I have some clients and a server on windows (I am using winsock for both client and server), the server is waiting for clients to get connected to it via tcp, while waiting for almost 5 minutes after establishing connections with the incoming clients and waiting for others, the connection is getting closed from the server side, and recv is returning error code 10053, on the client side recv is returning 0. I tried to set SO_KEEPALIVE option in both server and client, but it is not working. the server is hoted on a VM on AWS.
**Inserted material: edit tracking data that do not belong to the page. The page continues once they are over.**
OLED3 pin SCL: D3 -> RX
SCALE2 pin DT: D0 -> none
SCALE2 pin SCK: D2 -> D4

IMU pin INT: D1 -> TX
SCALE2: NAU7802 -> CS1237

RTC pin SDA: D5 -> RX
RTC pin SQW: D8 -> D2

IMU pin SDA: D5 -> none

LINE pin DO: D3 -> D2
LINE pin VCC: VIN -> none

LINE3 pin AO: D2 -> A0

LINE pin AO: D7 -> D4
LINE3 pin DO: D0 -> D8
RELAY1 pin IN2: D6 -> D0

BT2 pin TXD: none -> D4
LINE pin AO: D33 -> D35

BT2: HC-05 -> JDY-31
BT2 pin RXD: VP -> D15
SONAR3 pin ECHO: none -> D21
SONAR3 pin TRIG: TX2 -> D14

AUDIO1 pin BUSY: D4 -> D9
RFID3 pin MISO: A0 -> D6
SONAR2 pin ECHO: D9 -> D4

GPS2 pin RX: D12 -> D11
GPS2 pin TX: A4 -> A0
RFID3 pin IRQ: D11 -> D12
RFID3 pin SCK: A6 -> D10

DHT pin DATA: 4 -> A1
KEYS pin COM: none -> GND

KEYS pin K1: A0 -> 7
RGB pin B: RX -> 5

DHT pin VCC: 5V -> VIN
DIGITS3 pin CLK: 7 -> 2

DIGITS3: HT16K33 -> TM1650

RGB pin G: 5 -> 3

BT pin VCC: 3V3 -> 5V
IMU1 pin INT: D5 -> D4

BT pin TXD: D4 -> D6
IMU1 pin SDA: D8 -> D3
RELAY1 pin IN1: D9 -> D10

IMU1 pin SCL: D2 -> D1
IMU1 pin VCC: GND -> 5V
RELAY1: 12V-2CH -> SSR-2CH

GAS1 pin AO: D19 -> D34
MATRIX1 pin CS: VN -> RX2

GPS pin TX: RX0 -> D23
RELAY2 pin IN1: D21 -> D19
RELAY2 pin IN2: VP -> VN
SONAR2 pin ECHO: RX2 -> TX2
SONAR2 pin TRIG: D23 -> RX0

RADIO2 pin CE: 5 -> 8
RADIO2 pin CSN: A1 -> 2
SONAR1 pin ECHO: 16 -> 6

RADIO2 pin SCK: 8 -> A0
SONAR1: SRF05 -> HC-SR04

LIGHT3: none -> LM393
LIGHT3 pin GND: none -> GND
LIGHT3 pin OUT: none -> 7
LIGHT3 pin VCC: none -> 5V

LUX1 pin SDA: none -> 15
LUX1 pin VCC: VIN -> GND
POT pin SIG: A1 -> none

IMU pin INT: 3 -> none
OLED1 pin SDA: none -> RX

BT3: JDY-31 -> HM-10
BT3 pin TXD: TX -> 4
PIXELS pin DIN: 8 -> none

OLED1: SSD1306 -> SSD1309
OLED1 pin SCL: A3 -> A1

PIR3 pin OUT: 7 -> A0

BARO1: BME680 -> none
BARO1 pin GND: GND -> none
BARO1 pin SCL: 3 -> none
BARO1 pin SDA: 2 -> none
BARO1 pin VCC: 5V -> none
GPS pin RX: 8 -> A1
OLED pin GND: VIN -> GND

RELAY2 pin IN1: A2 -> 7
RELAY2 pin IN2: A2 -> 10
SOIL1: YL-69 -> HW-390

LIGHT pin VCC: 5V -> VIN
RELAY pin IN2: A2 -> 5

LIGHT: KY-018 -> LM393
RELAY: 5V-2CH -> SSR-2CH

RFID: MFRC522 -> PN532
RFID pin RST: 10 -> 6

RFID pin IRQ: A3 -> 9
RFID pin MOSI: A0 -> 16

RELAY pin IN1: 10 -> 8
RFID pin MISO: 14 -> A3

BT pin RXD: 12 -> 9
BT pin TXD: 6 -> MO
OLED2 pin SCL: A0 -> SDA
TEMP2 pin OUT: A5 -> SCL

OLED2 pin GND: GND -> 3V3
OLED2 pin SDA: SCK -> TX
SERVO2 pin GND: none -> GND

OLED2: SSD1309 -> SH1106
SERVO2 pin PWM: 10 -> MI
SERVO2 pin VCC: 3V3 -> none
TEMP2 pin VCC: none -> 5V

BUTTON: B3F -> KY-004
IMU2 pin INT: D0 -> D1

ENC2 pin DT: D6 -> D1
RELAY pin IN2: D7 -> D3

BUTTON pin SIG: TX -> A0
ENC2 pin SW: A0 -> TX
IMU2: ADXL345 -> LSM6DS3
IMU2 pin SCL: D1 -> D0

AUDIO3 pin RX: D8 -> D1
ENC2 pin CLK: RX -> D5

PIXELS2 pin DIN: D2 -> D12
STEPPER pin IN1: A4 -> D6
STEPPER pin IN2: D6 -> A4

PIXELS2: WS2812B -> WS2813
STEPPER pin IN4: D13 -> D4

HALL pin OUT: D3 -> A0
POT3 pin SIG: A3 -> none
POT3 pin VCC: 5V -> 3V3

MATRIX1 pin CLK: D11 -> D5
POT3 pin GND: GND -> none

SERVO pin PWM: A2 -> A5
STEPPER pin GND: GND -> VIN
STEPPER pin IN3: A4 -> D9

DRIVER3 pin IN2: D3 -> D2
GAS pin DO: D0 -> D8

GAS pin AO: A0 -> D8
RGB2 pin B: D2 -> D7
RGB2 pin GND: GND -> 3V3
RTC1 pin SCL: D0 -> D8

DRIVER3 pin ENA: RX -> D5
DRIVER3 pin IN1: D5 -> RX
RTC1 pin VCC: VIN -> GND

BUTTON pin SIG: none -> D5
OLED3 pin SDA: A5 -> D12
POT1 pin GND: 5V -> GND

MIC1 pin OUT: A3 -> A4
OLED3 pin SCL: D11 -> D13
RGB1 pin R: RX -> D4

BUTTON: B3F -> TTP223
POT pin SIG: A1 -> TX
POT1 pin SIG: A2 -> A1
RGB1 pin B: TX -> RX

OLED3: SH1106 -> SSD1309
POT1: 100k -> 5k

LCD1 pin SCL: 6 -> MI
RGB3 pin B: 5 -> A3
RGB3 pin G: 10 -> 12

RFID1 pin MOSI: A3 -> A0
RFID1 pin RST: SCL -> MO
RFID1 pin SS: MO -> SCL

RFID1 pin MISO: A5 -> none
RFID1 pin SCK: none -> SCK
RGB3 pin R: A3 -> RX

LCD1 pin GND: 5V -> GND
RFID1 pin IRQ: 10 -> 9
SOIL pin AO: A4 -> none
Here is the server code: for turning on socket option in listening socket
struct addrinfo hints1;
memset(&hints1, 0, sizeof(hints1));
hints1.ai_family = AF_INET;
hints1.ai_socktype = SOCK_STREAM;
hints1.ai_flags = AI_PASSIVE;
struct addrinfo* bind_addres;
int port2 = port + 3;//8081+3=8084 is the port of the tcp connection
char port2_str[10];
sprintf(port2_str, "%d", port2);
getaddrinfo(0, port2_str, &hints1, &bind_addres);//this server is running on port 8080
SOCKET tcp_socket = socket(bind_addres->ai_family, bind_addres->ai_socktype, bind_addres->ai_protocol);
if (!ISVALIDSOCKET(tcp_socket))
{
cout << "\n socket not created=>" << GETSOCKETERRNO();
}
int enableKeepAlive = 1;
setsockopt(tcp_socket, SOL_SOCKET, SO_KEEPALIVE, (const char*)&enableKeepAlive, sizeof(enableKeepAlive));
cout << "\n binding the socket==>";
if (bind(tcp_socket, (const sockaddr*)bind_addres->ai_addr, (int)bind_addres->ai_addrlen))
{
cout << "\n failed to bind the socket==>" << GETSOCKETERRNO();
}
here is the server code for turning on the socket option in the connected sockets:
struct sockaddr_storage client_address;
socklen_t client_len = sizeof(client_address);
SOCKET client = accept(tcp_socket, (sockaddr*)&client_address, &client_len);
int enableKeepAlive = 1;
setsockopt(client, SOL_SOCKET, SO_KEEPALIVE, (const char*)&enableKeepAlive, sizeof(enableKeepAlive));
the code at the client side for socket is:
struct addrinfo hints;
memset(&hints, 0, sizeof(hints));
hints.ai_family = AF_INET;
hints.ai_socktype = SOCK_STREAM;
struct addrinfo* bind_address;
int port2 = port + 3;
char port2_str[10];
sprintf(port2_str, "%d", port2);
//cout << "\n port of the server2 is==>" << port2_str;
getaddrinfo(ip_address.c_str(),port2_str, &hints, &bind_address);
cout << "\n tcp connection port is=>" << port2_str;
SOCKET tcp_socket = socket(bind_address->ai_family, bind_address->ai_socktype, bind_address->ai_protocol);
if (!ISVALIDSOCKET(tcp_socket))
{
fprintf(stderr, "socket() failed. (%d)\n", GETSOCKETERRNO());
//return 1;
}
int enableKeepAlive = 1;
setsockopt(tcp_socket, SOL_SOCKET, SO_KEEPALIVE, (const char*)&enableKeepAlive, sizeof(enableKeepAlive));
After turning of SO_KEEPALIVE, the connection is getting broken after almost 5 minutes, the connection is getting disconnected at the server side.
The windows firewall may be on, on the host maching for server. and the server is hosted on AWS VM. Now how should I keep the connection alive?
There are two things to consider, at least.
First, SO_KEEPALIVE, with default timings, doesn't even kick in until 2 hours have passed with no activity. Yes, that's right -- it's two HOURS, not minutes, not seconds.
Oftentimes, other entities in the connection will drop the connection much quicker than that.
Second, keepalive works on the TCP level. Applications usually have their own timeouts -- they don't want a connection to remain open when nothing is happening.
In general, protocols that have valid use cases for having an open but seemingly idle connection might implement an "heartbeat"-kind of scheme: they will still ditch connections where nothing is happening (to catch network failures or crashed clients that still have an open connection), but support a special "heartbeat"/"ping" packet/command that effectively does nothing, but you can send it every few seconds or so, to prevent the connection from being "idle".
If such a heartbeat is not defined in the protocol, chances are the protocol designers didn't see a need for it.